**To do:** Return the lines of the records unchanged, beginning with the very first line and stopping after the line that contains "LONGO PRAZO", with that line included.
Supplied entries: Begin
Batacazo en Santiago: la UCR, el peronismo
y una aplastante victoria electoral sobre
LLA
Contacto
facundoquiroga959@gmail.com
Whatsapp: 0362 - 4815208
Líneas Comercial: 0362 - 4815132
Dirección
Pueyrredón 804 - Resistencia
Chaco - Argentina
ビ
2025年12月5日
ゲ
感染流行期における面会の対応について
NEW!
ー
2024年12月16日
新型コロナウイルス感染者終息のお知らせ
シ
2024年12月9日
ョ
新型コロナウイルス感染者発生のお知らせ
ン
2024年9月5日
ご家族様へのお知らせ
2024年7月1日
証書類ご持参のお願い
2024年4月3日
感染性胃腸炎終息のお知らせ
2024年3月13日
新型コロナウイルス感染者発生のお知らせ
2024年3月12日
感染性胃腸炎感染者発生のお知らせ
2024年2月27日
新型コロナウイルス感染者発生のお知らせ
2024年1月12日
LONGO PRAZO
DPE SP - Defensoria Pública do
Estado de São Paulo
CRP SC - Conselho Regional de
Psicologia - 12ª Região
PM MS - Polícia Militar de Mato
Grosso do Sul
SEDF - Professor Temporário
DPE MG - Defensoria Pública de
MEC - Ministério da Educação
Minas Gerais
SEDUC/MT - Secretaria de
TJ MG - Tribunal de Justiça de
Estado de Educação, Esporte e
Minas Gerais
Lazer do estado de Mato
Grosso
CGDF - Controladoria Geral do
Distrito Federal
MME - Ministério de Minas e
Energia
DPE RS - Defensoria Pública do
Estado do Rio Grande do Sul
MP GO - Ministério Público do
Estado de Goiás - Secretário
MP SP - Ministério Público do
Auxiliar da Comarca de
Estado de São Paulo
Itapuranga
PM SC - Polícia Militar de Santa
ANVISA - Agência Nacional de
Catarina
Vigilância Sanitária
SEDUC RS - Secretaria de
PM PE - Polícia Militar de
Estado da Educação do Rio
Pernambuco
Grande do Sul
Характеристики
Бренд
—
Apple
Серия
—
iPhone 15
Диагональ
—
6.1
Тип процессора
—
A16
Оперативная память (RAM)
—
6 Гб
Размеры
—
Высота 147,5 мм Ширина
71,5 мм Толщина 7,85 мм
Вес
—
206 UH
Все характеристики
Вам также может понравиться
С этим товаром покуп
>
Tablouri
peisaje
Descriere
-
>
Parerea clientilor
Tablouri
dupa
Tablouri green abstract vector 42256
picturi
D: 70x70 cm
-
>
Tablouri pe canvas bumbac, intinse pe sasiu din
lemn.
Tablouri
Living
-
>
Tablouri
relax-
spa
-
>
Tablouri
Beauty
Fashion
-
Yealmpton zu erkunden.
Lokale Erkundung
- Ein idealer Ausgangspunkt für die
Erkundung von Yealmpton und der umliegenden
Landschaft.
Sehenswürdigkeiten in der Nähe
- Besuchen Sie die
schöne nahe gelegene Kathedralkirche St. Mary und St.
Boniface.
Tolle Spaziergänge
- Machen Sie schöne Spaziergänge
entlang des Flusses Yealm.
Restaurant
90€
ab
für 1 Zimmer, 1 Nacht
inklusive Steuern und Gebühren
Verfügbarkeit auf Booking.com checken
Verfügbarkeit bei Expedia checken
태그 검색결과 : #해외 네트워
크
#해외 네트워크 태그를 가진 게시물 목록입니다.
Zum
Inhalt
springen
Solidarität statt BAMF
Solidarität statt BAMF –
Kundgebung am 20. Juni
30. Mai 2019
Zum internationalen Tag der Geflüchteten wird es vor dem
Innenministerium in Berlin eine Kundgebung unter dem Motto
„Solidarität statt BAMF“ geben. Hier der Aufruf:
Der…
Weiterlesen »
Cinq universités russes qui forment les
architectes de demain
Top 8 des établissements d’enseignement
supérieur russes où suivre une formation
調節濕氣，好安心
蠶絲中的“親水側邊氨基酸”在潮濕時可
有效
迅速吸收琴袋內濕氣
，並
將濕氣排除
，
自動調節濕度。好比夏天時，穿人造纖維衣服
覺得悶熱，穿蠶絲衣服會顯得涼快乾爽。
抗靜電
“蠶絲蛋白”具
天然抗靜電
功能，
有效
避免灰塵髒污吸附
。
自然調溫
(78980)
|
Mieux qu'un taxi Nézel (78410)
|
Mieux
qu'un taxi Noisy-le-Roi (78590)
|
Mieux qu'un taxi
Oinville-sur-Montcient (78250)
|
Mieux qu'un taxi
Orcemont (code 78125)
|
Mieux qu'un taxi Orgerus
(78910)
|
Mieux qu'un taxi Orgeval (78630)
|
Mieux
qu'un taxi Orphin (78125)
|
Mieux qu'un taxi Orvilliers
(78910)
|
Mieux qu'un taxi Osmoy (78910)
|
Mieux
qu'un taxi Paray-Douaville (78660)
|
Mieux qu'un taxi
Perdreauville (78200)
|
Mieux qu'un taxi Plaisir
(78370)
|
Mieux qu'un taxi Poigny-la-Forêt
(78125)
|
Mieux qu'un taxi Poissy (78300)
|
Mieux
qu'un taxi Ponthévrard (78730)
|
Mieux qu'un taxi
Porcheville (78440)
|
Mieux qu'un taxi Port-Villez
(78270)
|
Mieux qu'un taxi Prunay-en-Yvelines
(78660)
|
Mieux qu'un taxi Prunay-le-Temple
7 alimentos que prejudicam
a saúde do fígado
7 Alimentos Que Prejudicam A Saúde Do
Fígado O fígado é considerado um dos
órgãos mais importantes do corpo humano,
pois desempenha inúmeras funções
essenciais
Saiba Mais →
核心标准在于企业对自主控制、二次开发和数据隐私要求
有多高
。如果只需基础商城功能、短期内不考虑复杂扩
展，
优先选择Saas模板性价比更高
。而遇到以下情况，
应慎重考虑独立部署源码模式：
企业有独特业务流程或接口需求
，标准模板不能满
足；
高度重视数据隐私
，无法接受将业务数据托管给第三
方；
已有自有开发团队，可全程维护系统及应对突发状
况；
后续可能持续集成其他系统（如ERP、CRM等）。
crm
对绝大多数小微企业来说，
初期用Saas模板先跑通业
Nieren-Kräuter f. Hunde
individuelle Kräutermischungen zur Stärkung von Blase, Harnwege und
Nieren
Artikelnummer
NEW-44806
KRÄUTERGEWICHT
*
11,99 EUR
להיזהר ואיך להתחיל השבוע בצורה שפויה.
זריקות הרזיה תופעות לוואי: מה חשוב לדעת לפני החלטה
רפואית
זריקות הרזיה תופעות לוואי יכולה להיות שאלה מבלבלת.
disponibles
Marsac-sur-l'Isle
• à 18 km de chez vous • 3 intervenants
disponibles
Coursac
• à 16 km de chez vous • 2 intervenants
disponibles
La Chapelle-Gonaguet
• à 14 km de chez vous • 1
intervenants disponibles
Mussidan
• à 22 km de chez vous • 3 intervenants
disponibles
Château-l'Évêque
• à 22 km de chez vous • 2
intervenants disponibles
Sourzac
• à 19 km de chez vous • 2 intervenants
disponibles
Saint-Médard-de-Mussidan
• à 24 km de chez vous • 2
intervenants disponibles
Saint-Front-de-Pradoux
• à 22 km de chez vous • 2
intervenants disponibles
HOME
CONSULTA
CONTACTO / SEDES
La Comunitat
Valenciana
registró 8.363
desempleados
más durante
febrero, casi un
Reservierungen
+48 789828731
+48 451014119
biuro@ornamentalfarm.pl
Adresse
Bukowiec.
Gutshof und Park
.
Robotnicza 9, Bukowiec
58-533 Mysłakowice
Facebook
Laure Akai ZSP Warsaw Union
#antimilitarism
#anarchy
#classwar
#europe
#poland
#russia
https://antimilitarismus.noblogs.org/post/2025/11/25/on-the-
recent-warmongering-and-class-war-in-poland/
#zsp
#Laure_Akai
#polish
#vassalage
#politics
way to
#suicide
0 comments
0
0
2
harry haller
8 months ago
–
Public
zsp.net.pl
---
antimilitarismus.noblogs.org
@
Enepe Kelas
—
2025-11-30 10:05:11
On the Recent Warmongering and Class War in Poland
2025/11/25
Supplied entries: End
**Answer space:**
Batacazo en Santiago: la UCR, el peronismo
y una aplastante victoria electoral sobre
LLA
Contacto
facundoquiroga959@gmail.com
Whatsapp: 0362 - 4815208
Líneas Comercial: 0362 - 4815132
Dirección
Pueyrredón 804 - Resistencia
Chaco - Argentina
ビ
2025年12月5日
ゲ
感染流行期における面会の対応について
NEW!
ー
2024年12月16日
新型コロナウイルス感染者終息のお知らせ
シ
2024年12月9日
ョ
新型コロナウイルス感染者発生のお知らせ
ン
2024年9月5日
ご家族様へのお知らせ
2024年7月1日
証書類ご持参のお願い
2024年4月3日
感染性胃腸炎終息のお知らせ
2024年3月13日
新型コロナウイルス感染者発生のお知らせ
2024年3月12日
感染性胃腸炎感染者発生のお知らせ
2024年2月27日
新型コロナウイルス感染者発生のお知らせ
2024年1月12日
LONGO PRAZO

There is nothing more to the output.